Mother who cooked stones gets help after Radio Maisha airs her plight

Ms Peninah Bahati Kitsao, 45, a mother of eight children who resorted to boiling stones to convince her two-year-old child that there was food for the family can now rest easy for some time.

Good samaritans have been trooping to the widow's two roomed house in Mleji village, Junda ward of Kisauni constituency, Mombasa county after her story was highlighted by Radio Maisha.

The first person to respond to her pleas was Radio Maisha's News reader, Mike Nyagwoka whose financial injection enabled the family of nine to have a decent breakfast meal on Tuesday morning.

''I am grateful to all who have chipped in to support us. We now have meals on the table that can take us for the next couple of days,'' Peninah said.

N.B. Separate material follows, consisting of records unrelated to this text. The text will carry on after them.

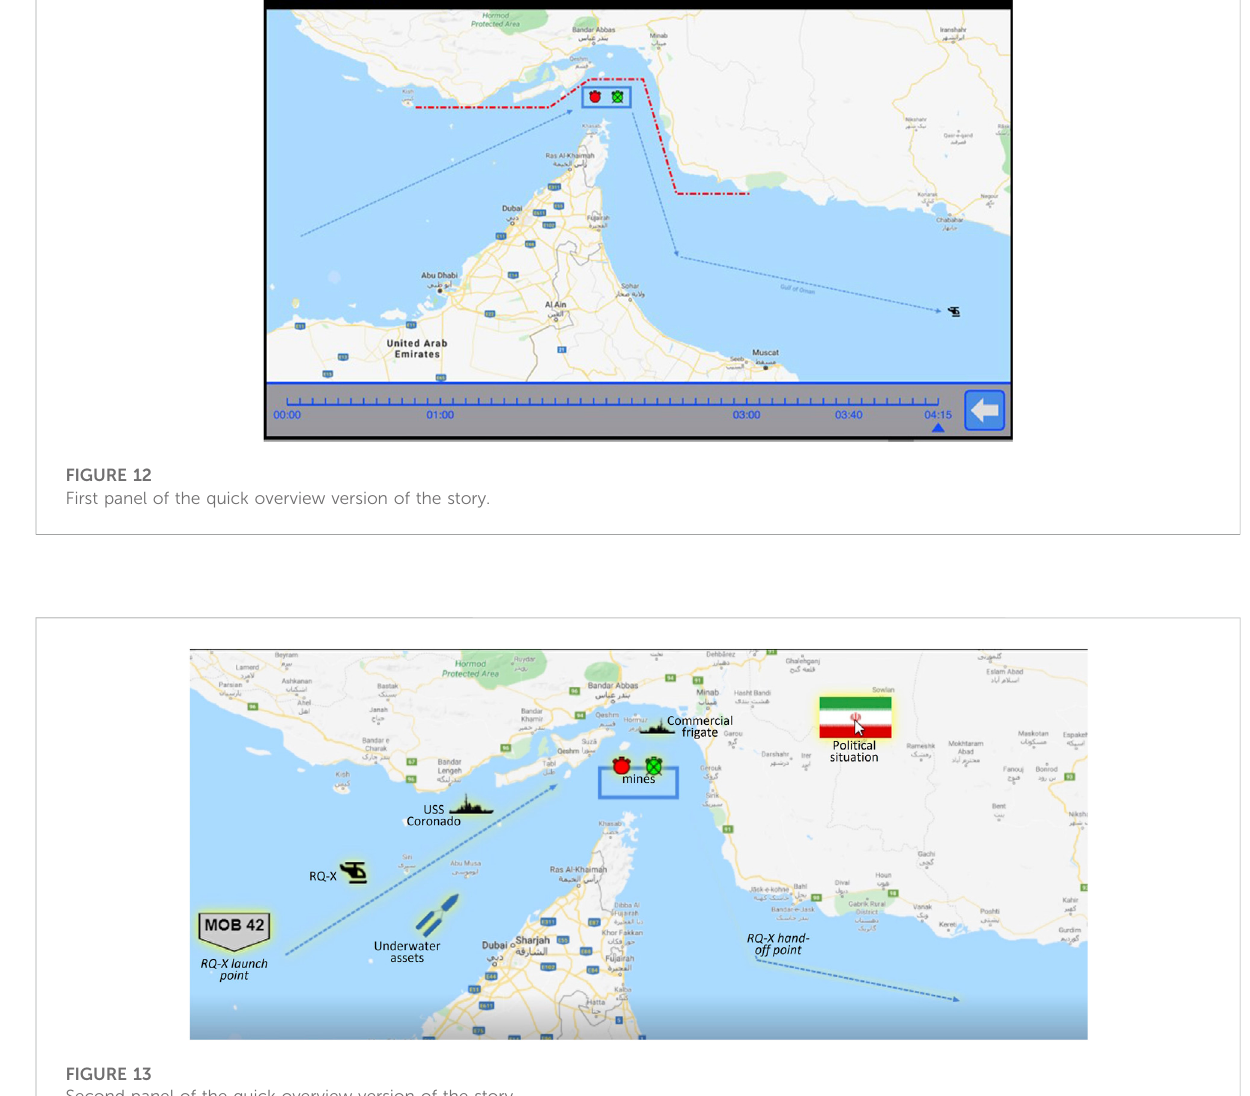
timeline (4 h, 15 min), showing both successful (green circle) and unsuccessful (red circle) mine destruction by the RQ-X. The red dotted line is the keep-out or “ no- fl y ” zone.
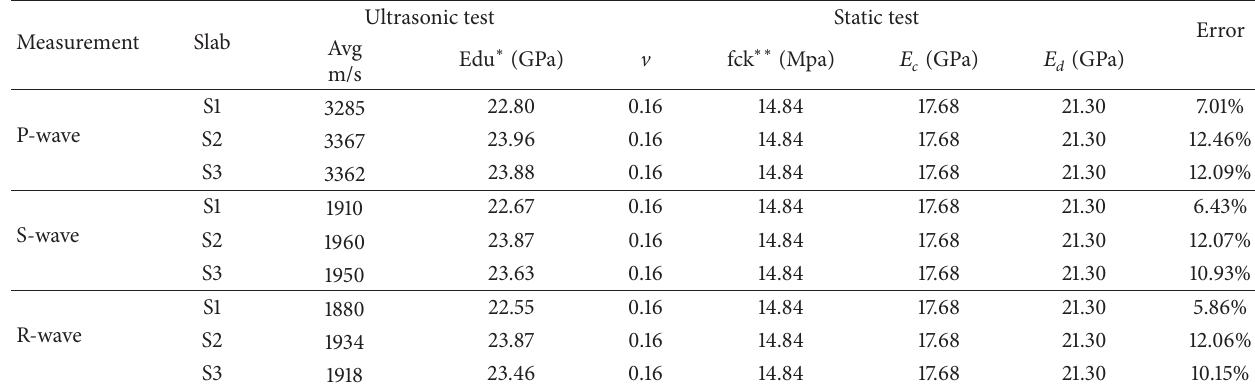
Table 6: Comparison of dynamic moduli from ultrasonic and static tests.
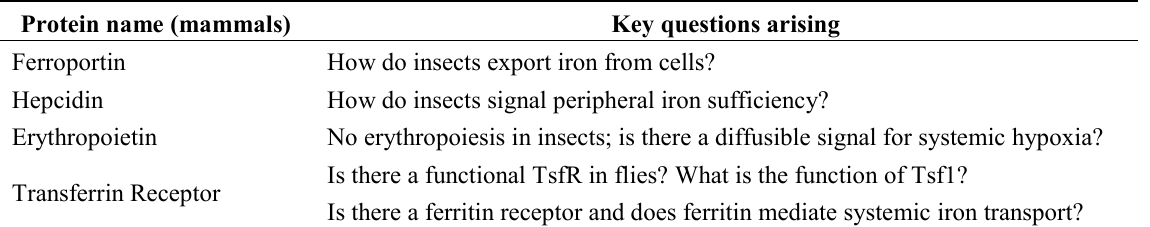
Table 3. Mammalian iron metabolism proteins with no orthologs in Drosophila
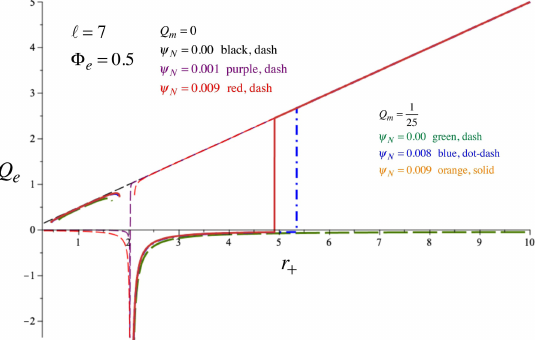
Figure 14 . Electric charge vs. Horizon size at fixed electric potential. This plot of Q e vs. r + at ψ ( I ) = 0 exhibits a single discontinuity for vanishing magnetic charge Q m = 0 , that widens as ψ ( I ) N increases, with a positively charged black hole becoming negatively charged at sufficiently small r + . If Q m 6 = 0 a second discontinuity appears if ψ ( I ) 6 = 0 , and there is an intermediate range of r + N where Q e < 0 . This region narrows as ψ ( I ) increases. Here ‘ = 7 and Φ e = 0 . 5 N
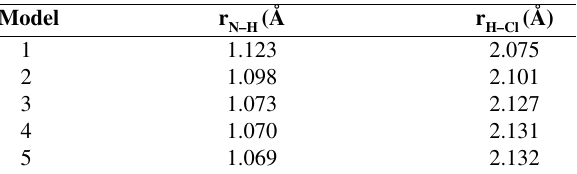
Table 7. Structural parameters for Alanine hydrochloride clusters optimized with M06-2X/6-31++G(d,p) method. Model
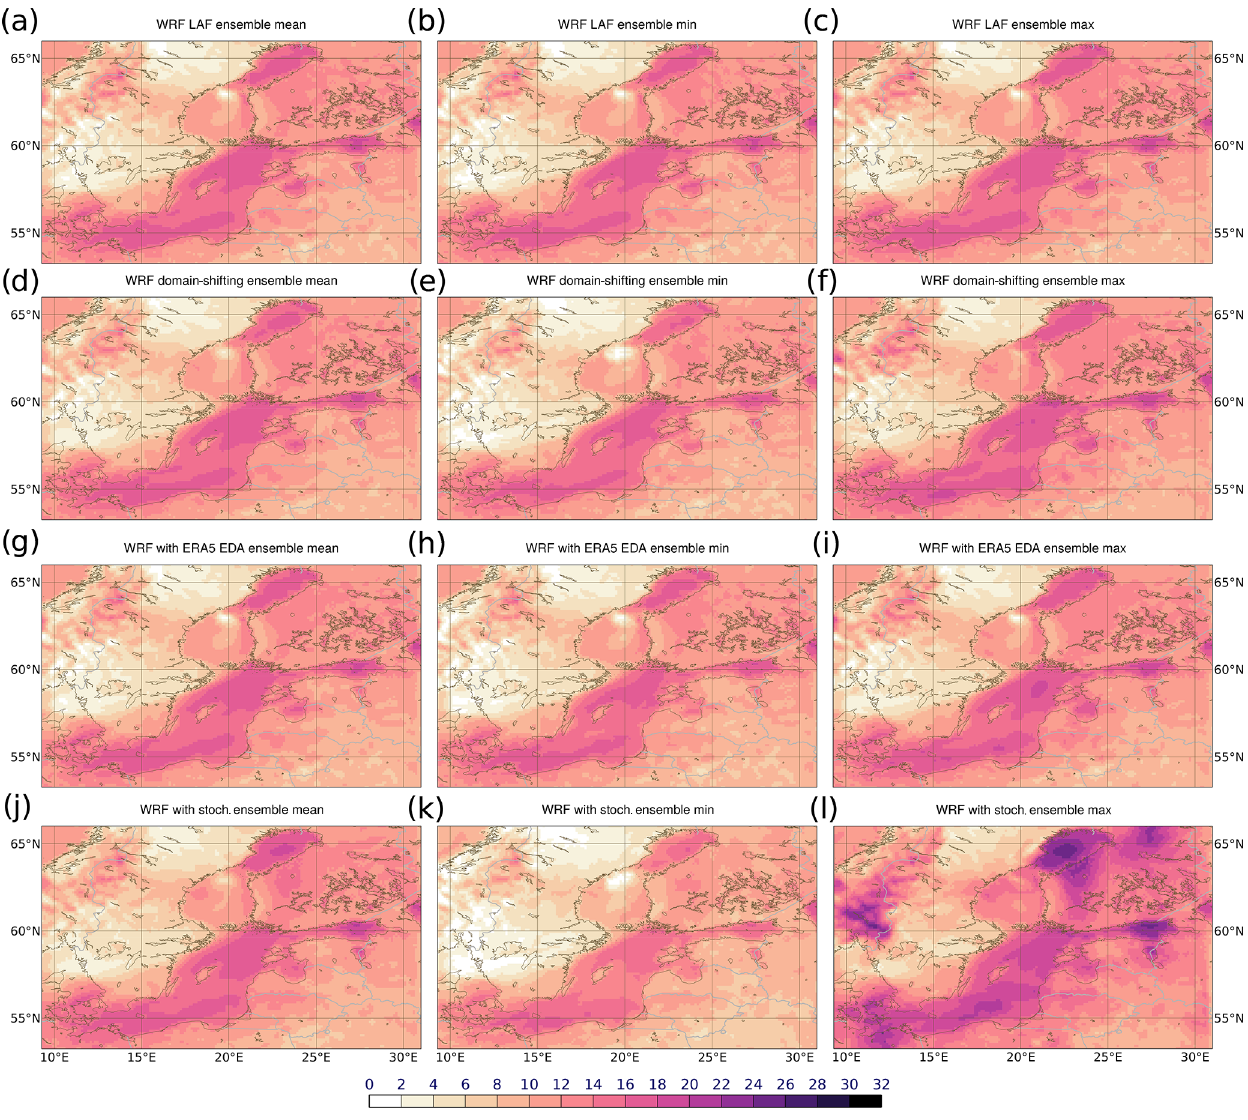
Figure 3. Ensemble mean (a, d, g, j) , minimum (b, e, h, k) and maximum (c, f, i, l) wind speed (ms − 1 ) of WRF ensemble based on LAF approach (a–c) , domain shifting (d–f) , initial conditions from the ERA5 EDA (g–i) and on stochastic perturbations (j–l) . All initialized at 21 February 2002 12:00UTC. Shown are results for 23 February 2002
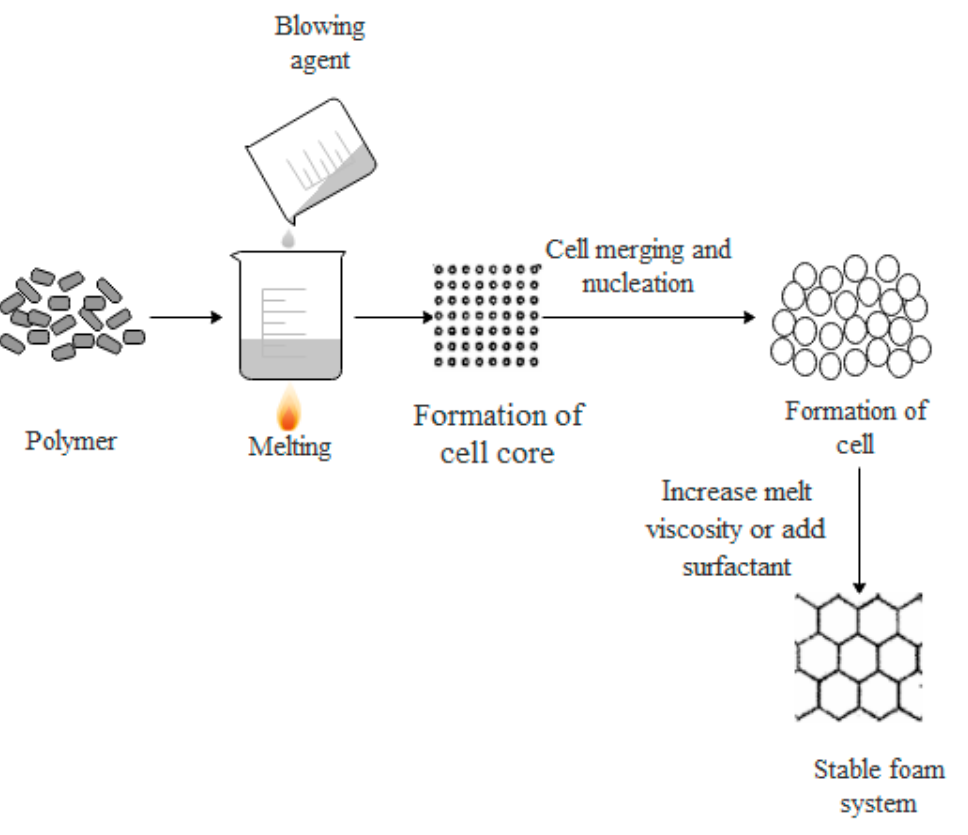
Figure 1. Schematic diagram of the foaming process.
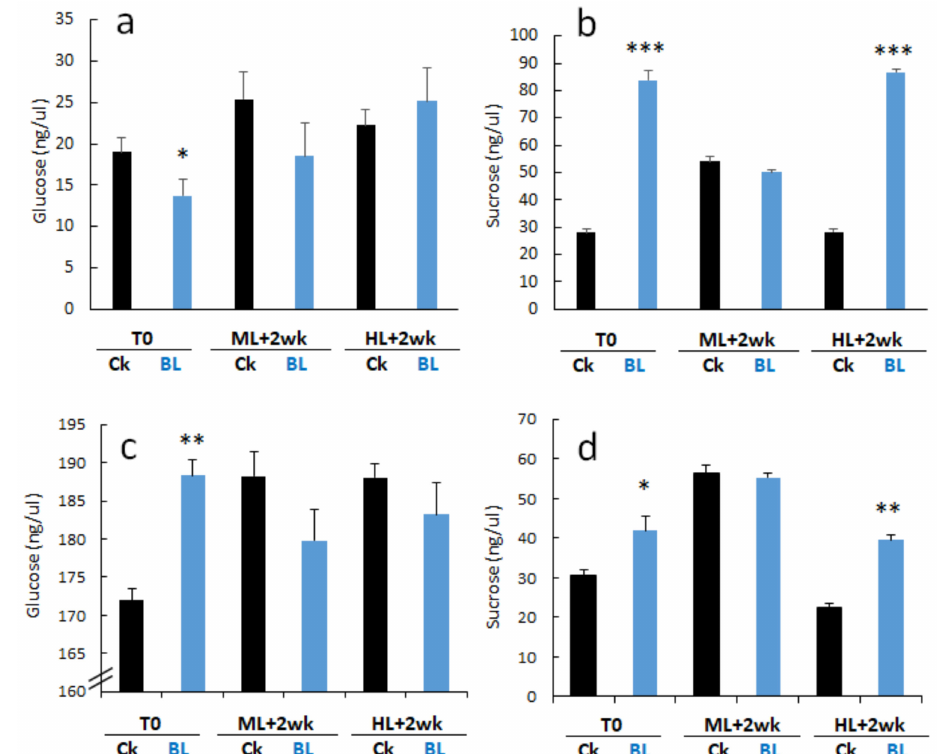
Figure 7. Blue light acclimation altered glucose and sucrose accumulation in moth orchids. ( a , b ) Young seedlings, ( c , d ) mature 2.5” potted plants. ( a , c ) Glucose content, ( b , d ) sucrose content. Statistical analyses are as described in the Figure 3 legend. Error bars represent the standard error of the mean ( n = 3). *, p < 0.05; **, p < 0.01; ***, p <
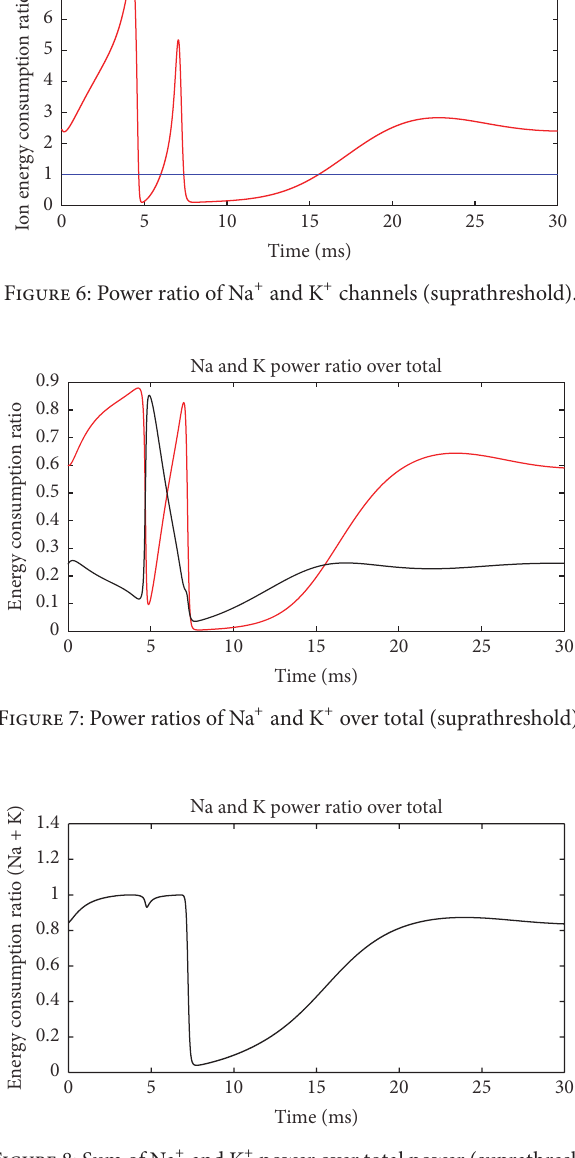
Figure 8: Sum of Na + and K + power over total power (suprathresh-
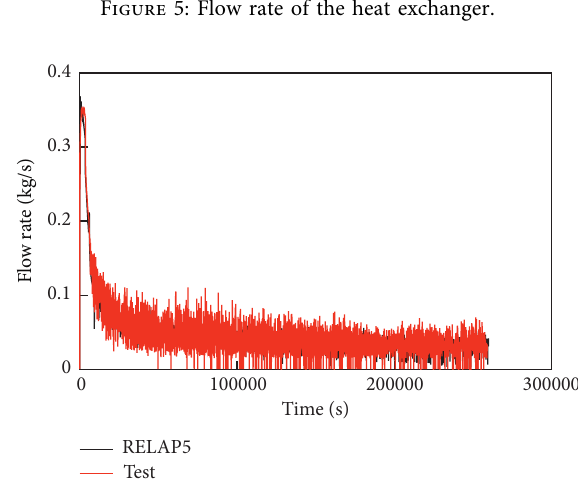
Figure 6: Flow rate of the SG feedwater line.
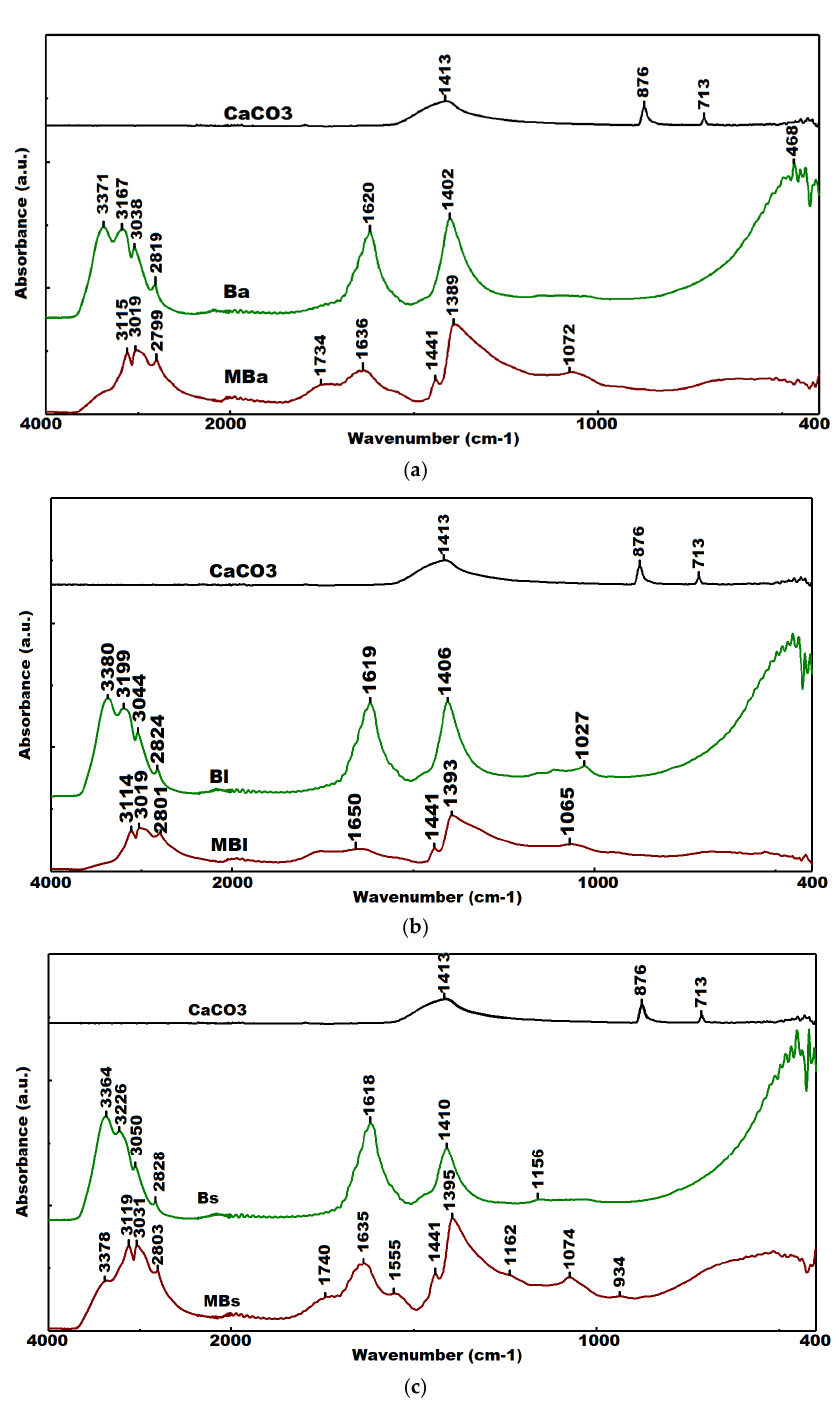
Figure 6. Overlaps of FTIR spectra of bacterial deposits from cultures on media with or without urea and calcium ions: ( a ) Bacillus amyloliquefaciens ( b ) Bacillus licheniformis ; ( c ) Bacillus subtilis . In our experimental study, a broad vibrational band corresponding to the O ‐ H stretch of the carboxyl group at 2700–3300 cm − 1 was identified for all samples. However, at the same time, within this domain, it is possible to have a band assignment to NH 2 stretching in adenine, cytosine or guanine [48]. In addition, we have detected a vibrational band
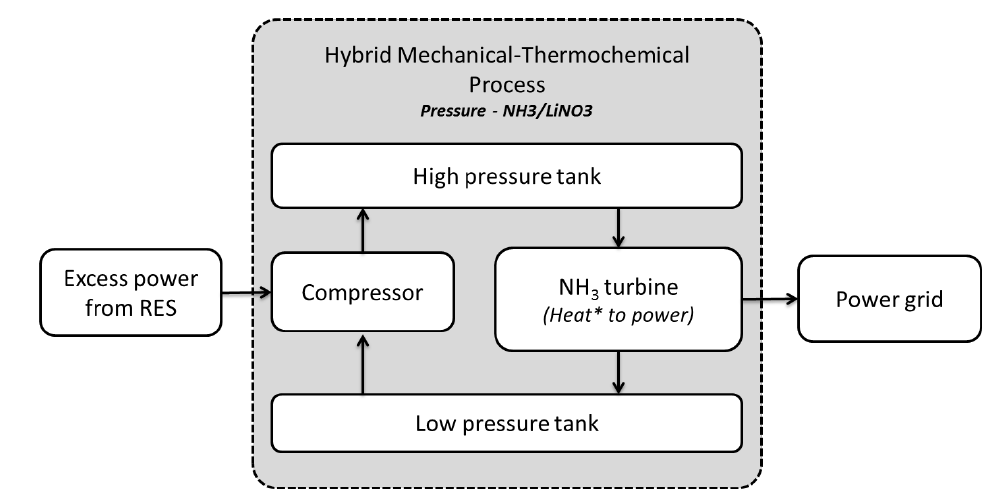
Figure 11. PtH/TCTES system developed by Rodriguez et al. [323]. *Heat is exchanged between the Figure 11. PtH / TCTES system developed by Rodriguez et al. [318]. * Heat is exchanged between the two tanks in order to compensate the ammonia expansion/compression cycle. two tanks in order to compensate the ammonia expansion / compression cycle. Table 4. Thermochemical storage in PtH and PtH / HtP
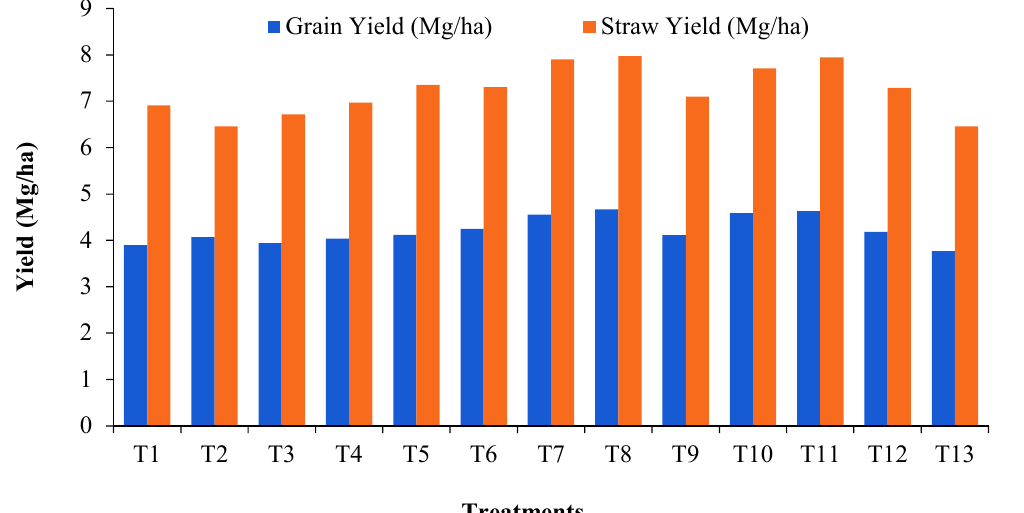
Figure 2. Effect of different treatments on yield of wheat. Treatments details are available in Table 2.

She had just returned from opening a bank account with the aid of a social worker, Mrs Priscah Nyakerari Momanyi after well-wishers who wanted to send her money encouraged her to do so.

Peninah took reigns of her large family after the death of her husband in the hands of armed robber last year in their native village of Gururu in Kilifi county.

''I had to devise a way of making my last born child know that there was food being prepared after she started to cry over hunger. The rest of my children are a bit older and when I told them we had nothing to eat, they understood,'' she said.

She added that she did it twice before Priscah who is her immediate neighbour got wind and sought help for the family.

''When I heard what had transpired, I provided food for the family before I sought the intervention of County officials. I later put the message across on social media. Radio Maisha took it up and aired the plight of the family,'' Priscah said.

Priscah said that the response has been overwhelming with donations trickling in.

She, however said that none of the children in the homestead go to school and appealed to well-wishers to consider this after the schools reopen.

''There is need to give the mother some decent jobs to do and offer support to educate the children,'' she said.

Peninah's eldest child, Dama, 24, used to do menial jobs in homes but after the onset of the coronavirus pandemic, she has nowhere to go.

Mleji village elderman, Mr Onesmus Jira said that they have forwarded the plight of the family to the Mombasa county administration and hoped for some interventions.